- **Your task**
Which lines in the rows below contain the string "context"? Extract each one in full.

- **Entries provided**
════════

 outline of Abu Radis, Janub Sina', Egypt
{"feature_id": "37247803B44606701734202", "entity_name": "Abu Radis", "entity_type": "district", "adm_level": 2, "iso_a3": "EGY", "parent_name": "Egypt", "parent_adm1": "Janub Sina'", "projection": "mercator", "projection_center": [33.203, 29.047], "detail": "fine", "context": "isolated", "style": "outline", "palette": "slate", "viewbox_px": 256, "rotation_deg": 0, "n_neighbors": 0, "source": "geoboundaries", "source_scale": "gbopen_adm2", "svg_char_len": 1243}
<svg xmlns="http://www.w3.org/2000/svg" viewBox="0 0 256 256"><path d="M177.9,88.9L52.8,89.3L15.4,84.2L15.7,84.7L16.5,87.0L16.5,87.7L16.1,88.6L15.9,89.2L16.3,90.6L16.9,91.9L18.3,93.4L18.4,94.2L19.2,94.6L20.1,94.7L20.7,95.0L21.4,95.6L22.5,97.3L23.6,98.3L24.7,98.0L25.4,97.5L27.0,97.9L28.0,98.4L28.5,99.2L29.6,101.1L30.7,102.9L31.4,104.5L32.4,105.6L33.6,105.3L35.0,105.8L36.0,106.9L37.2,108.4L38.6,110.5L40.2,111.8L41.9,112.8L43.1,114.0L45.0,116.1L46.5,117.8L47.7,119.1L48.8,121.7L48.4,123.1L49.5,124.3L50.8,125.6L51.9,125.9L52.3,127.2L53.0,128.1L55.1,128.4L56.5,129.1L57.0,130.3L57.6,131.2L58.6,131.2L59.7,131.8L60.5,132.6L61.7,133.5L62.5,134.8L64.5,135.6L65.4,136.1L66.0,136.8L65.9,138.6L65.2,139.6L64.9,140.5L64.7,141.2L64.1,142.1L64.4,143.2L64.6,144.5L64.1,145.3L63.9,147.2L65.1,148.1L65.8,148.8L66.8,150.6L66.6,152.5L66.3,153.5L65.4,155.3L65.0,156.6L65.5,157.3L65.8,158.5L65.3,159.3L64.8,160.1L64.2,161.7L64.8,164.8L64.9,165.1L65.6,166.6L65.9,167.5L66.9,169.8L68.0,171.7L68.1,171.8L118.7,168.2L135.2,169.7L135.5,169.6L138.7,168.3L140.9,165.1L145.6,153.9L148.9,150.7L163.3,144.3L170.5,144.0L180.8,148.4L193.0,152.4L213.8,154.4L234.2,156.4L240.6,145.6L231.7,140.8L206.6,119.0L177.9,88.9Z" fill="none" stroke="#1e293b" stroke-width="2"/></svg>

════════

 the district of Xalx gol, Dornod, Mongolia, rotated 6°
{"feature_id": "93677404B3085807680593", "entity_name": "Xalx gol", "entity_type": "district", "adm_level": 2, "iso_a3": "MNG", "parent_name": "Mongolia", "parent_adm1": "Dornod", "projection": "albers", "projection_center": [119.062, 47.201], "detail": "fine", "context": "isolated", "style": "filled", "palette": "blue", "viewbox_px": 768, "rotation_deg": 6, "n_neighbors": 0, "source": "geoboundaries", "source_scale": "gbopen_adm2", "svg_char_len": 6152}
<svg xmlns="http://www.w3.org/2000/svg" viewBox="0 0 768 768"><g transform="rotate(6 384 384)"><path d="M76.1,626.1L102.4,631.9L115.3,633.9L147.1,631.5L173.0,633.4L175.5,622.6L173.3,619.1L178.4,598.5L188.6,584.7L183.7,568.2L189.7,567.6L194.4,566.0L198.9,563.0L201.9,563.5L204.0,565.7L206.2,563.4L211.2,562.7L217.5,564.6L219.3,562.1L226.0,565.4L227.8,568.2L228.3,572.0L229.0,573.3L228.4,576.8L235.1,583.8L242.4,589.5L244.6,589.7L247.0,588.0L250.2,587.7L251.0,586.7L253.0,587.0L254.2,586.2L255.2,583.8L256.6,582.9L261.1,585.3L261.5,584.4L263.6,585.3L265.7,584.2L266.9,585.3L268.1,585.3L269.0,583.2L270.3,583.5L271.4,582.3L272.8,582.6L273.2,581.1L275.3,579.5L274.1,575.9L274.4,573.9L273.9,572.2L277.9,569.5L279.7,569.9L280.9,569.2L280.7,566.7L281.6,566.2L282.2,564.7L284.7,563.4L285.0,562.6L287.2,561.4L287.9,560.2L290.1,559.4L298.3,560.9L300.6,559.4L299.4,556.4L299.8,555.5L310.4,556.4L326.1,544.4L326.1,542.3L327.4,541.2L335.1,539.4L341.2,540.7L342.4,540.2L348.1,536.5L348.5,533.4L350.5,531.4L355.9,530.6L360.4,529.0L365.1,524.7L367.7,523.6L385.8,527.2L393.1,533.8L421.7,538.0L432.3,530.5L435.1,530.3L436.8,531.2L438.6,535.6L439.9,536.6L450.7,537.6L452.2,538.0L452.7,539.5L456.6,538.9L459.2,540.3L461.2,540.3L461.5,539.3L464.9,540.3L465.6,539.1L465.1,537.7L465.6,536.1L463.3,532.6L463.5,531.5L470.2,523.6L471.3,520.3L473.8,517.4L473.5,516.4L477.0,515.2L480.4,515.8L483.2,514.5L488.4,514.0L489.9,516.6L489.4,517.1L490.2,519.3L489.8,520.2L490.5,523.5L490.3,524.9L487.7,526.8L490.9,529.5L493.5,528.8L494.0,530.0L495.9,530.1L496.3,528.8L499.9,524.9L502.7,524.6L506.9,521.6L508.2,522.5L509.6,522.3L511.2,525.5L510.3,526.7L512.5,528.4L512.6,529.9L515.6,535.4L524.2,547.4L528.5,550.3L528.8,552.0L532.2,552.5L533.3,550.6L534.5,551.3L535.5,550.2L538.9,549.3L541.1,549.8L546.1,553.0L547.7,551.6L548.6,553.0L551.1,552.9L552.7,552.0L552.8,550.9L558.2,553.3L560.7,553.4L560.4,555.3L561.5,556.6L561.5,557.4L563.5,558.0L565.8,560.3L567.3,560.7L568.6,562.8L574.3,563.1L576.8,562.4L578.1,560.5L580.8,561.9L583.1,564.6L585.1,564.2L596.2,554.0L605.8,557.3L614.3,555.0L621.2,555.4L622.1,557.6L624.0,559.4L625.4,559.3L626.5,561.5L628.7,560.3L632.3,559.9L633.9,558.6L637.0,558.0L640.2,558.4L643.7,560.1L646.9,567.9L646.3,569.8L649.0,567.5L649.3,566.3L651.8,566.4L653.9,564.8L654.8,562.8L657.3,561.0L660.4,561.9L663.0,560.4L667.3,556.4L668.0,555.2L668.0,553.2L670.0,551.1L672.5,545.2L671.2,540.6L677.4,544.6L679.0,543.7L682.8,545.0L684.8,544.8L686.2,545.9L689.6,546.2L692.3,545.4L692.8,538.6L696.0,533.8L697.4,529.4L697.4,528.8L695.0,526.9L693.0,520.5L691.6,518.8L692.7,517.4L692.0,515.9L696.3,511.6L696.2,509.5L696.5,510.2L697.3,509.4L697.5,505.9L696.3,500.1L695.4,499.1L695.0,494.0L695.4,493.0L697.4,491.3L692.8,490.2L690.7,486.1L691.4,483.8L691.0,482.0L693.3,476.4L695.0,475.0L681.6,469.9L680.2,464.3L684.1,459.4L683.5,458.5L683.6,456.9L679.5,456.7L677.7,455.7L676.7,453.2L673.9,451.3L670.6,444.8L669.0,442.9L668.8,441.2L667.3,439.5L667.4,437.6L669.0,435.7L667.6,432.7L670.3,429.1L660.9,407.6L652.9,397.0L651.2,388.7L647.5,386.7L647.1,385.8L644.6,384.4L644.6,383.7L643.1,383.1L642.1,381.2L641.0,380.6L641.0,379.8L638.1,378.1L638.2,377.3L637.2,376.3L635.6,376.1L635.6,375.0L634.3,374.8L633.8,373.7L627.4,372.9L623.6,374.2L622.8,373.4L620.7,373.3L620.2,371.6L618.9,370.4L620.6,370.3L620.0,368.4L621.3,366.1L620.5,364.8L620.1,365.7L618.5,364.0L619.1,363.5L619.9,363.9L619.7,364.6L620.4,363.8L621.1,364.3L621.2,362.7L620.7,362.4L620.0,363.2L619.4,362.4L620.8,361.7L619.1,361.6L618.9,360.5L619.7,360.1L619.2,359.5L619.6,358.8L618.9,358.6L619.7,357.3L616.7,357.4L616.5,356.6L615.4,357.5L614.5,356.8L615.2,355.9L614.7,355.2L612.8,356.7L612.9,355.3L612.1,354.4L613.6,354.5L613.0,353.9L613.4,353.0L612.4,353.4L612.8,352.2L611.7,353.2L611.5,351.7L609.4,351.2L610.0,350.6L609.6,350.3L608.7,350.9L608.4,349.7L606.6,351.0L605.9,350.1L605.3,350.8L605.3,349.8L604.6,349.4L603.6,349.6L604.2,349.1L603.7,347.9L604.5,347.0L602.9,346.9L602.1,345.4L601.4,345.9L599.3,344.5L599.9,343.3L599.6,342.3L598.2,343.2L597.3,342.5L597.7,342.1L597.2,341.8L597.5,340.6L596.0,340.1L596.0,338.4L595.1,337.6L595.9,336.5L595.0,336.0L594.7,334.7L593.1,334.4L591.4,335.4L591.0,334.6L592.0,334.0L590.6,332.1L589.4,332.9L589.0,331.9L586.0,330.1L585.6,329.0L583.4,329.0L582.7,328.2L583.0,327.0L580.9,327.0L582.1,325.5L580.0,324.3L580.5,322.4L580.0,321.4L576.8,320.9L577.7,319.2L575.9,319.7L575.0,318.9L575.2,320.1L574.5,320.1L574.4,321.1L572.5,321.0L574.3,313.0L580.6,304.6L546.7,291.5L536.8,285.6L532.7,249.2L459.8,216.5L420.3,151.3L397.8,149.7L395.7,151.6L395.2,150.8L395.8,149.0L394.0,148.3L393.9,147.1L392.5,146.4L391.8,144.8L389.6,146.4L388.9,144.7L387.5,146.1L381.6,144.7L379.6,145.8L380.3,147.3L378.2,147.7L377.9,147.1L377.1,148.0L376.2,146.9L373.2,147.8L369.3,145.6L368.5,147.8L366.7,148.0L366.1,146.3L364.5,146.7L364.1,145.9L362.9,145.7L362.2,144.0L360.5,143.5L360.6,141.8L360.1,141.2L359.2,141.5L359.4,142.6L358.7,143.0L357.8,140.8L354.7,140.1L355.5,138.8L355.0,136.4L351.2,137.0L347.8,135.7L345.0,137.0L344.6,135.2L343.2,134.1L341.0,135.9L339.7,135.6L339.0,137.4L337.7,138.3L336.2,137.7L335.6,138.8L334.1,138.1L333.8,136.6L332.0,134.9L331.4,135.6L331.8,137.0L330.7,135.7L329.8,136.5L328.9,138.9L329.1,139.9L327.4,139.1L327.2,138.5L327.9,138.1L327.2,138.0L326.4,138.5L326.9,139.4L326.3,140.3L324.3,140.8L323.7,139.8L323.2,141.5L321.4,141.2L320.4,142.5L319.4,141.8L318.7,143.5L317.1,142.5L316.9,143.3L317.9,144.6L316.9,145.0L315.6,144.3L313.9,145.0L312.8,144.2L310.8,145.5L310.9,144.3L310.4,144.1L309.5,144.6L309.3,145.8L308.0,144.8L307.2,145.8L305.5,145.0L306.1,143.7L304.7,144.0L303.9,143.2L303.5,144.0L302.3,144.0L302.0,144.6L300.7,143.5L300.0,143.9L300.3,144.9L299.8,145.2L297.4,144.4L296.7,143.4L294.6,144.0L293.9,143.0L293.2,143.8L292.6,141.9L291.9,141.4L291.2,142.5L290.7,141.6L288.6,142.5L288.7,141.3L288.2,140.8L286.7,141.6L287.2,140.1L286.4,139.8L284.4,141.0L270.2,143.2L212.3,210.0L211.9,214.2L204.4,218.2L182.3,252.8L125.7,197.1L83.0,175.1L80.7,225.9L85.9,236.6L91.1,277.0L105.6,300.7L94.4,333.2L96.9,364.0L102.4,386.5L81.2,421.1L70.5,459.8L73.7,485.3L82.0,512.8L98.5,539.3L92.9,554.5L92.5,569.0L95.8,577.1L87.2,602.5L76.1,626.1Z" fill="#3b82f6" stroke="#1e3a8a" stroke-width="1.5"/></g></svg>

════════

- **Exercise solution**
{"feature_id": "37247803B44606701734202", "entity_name": "Abu Radis", "entity_type": "district", "adm_level": 2, "iso_a3": "EGY", "parent_name": "Egypt", "parent_adm1": "Janub Sina'", "projection": "mercator", "projection_center": [33.203, 29.047], "detail": "fine", "context": "isolated", "style": "outline", "palette": "slate", "viewbox_px": 256, "rotation_deg": 0, "n_neighbors": 0, "source": "geoboundaries", "source_scale": "gbopen_adm2", "svg_char_len": 1243}
{"feature_id": "93677404B3085807680593", "entity_name": "Xalx gol", "entity_type": "district", "adm_level": 2, "iso_a3": "MNG", "parent_name": "Mongolia", "parent_adm1": "Dornod", "projection": "albers", "projection_center": [119.062, 47.201], "detail": "fine", "context": "isolated", "style": "filled", "palette": "blue", "viewbox_px": 768, "rotation_deg": 6, "n_neighbors": 0, "source": "geoboundaries", "source_scale": "gbopen_adm2", "svg_char_len": 6152}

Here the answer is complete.